Update the material below so that every "photo" becomes "image", keeping everything else the same, and leave the pictures out of your answer.

++++

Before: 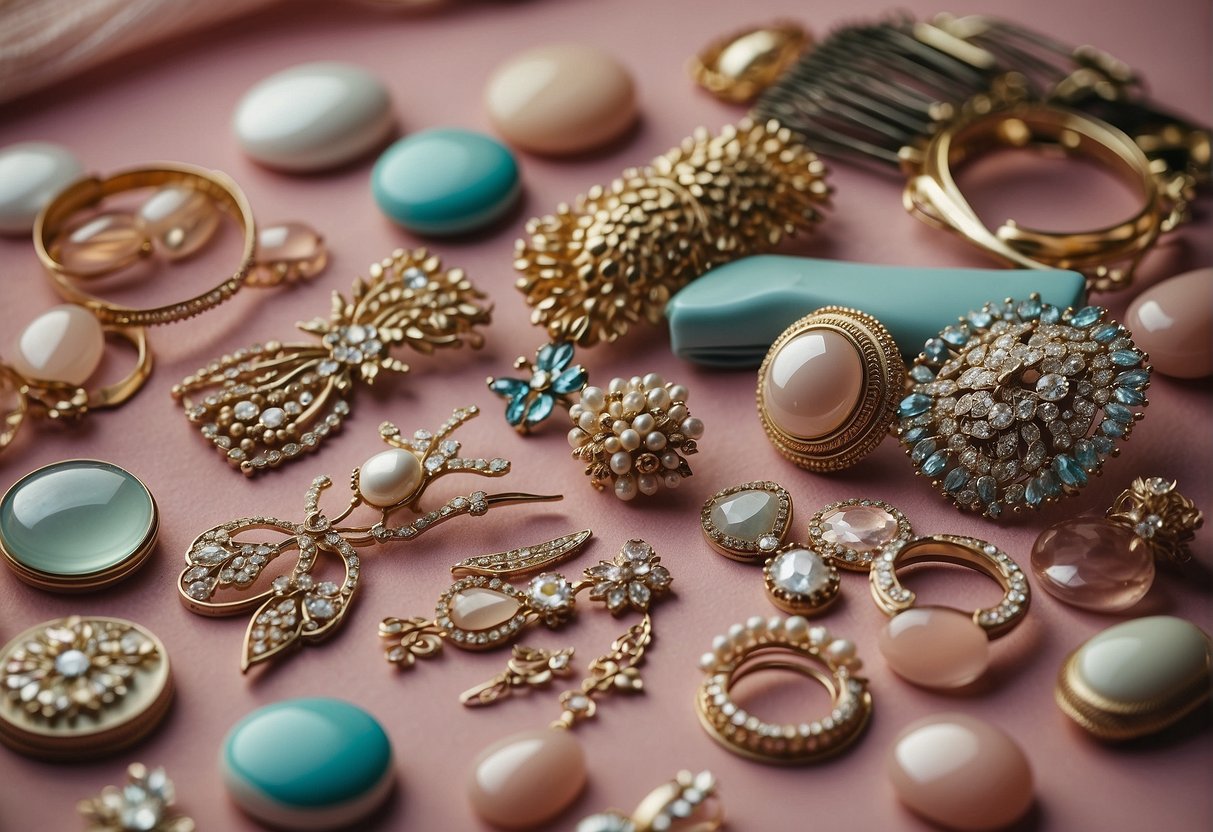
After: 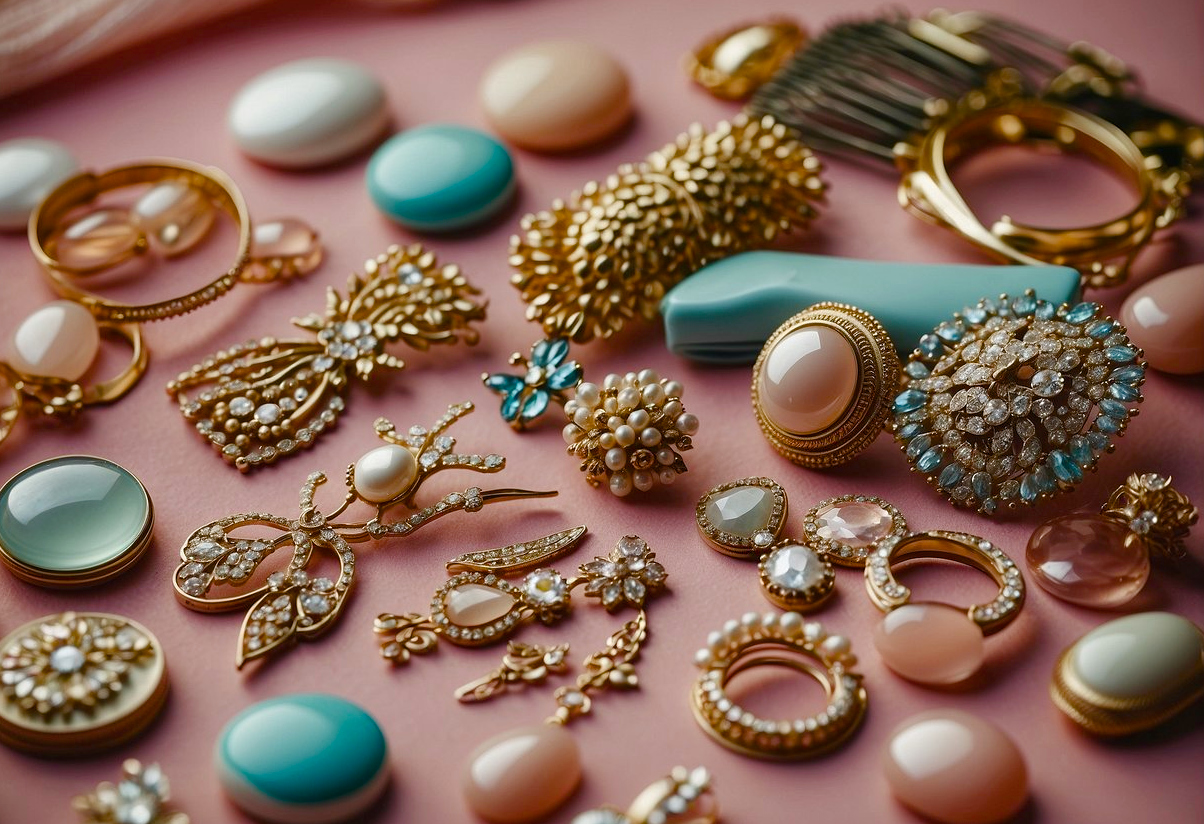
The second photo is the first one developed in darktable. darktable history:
color balance rgb: perceptual saturation grading › global saturation 20%, perceptual saturation grading › highlights -25%, perceptual saturation grading › shadows 50%
crop: left 0.434%, top 0.485%, right 0.244%, bottom 0.386%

++++

▸ OUTPUT FOR THIS TASK:
Before: 
After: 
The second image is the first one developed in darktable. darktable history:
color balance rgb: perceptual saturation grading › global saturation 20%, perceptual saturation grading › highlights -25%, perceptual saturation grading › shadows 50%
crop: left 0.434%, top 0.485%, right 0.244%, bottom 0.386%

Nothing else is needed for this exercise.